▶ [ABOUT THIS TASK]
Pull every line with "Figure" from the data.

++++ INFORMATION SUPPLIED

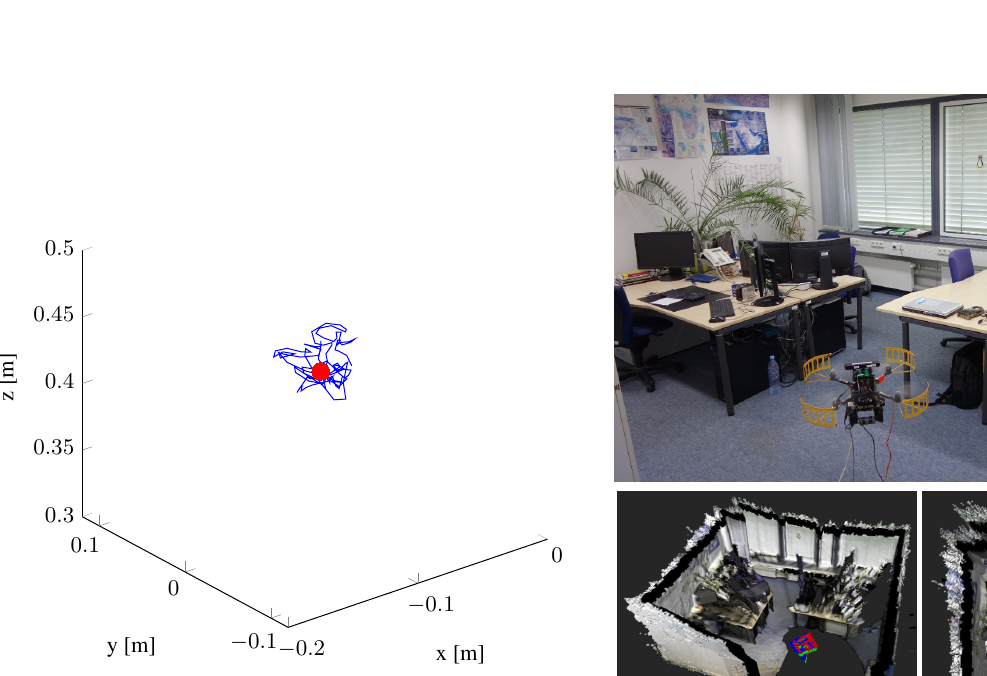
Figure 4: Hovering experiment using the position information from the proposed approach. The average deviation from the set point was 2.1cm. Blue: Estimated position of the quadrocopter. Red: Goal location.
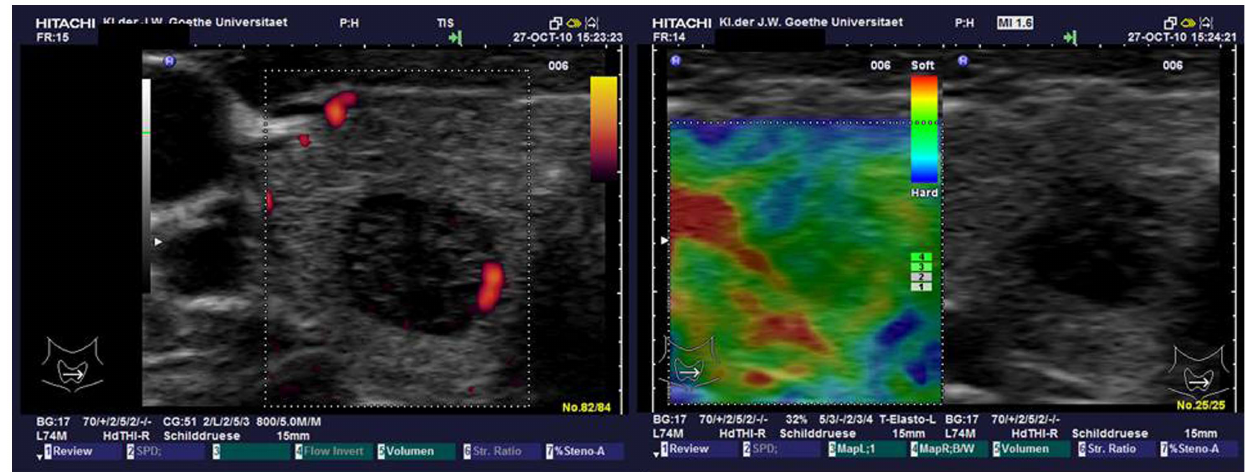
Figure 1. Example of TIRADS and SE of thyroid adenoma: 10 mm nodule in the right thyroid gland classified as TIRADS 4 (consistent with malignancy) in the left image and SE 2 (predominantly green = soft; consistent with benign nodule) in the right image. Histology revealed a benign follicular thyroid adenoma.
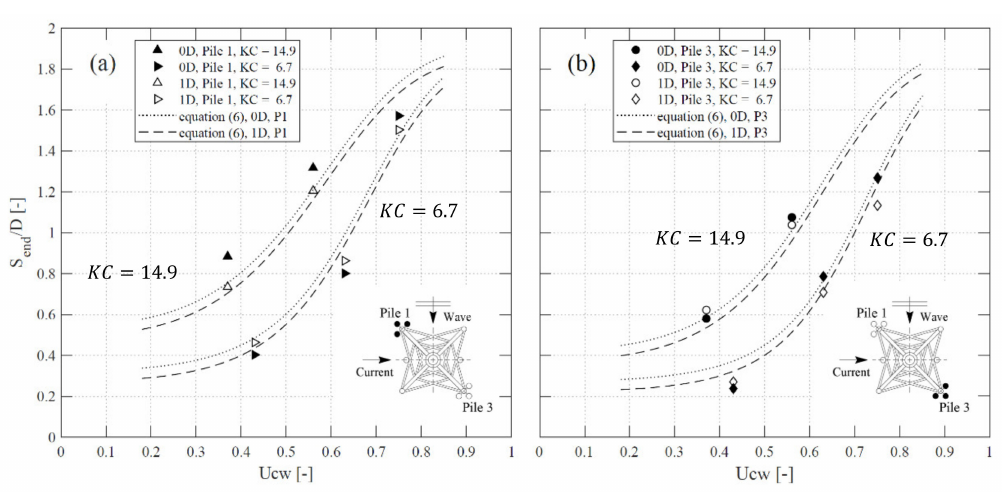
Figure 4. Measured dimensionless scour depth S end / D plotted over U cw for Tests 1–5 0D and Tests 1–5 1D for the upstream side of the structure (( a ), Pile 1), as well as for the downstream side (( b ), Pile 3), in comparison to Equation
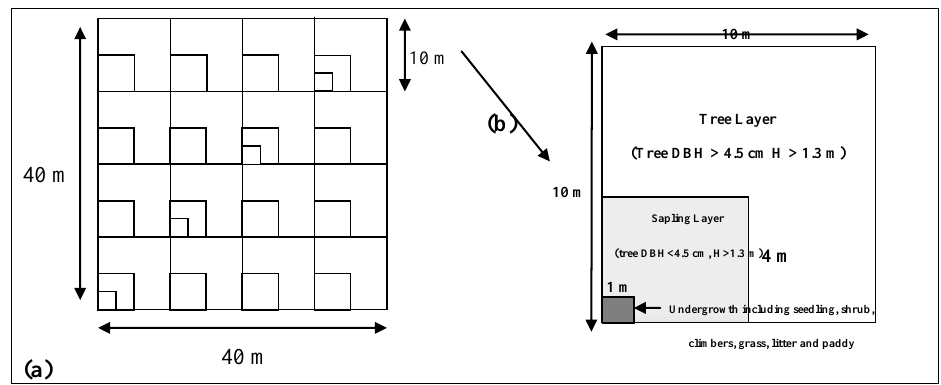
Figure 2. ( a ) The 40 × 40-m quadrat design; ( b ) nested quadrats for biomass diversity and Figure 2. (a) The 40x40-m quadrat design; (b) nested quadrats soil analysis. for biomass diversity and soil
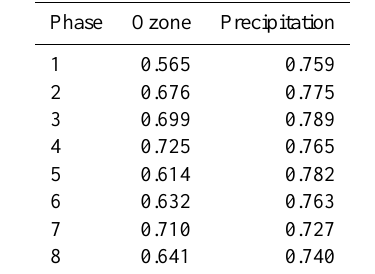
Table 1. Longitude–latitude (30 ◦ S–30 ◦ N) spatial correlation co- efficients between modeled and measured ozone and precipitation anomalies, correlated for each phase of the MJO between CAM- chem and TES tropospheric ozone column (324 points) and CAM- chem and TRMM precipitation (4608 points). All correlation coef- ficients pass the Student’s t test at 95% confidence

++++++++

▶ [SOLUTION TO THIS TASK]
Figure 4: Hovering experiment using the position information from the proposed approach. The average deviation from the set point was 2.1cm. Blue: Estimated position of the quadrocopter. Red: Goal location.
Figure 1. Example of TIRADS and SE of thyroid adenoma: 10 mm nodule in the right thyroid gland classified as TIRADS 4 (consistent with malignancy) in the left image and SE 2 (predominantly green = soft; consistent with benign nodule) in the right image. Histology revealed a benign follicular thyroid adenoma.
Figure 4. Measured dimensionless scour depth S end / D plotted over U cw for Tests 1–5 0D and Tests 1–5 1D for the upstream side of the structure (( a ), Pile 1), as well as for the downstream side (( b ), Pile 3), in comparison to Equation
Figure 2. ( a ) The 40 × 40-m quadrat design; ( b ) nested quadrats for biomass diversity and Figure 2. (a) The 40x40-m quadrat design; (b) nested quadrats soil analysis. for biomass diversity and soil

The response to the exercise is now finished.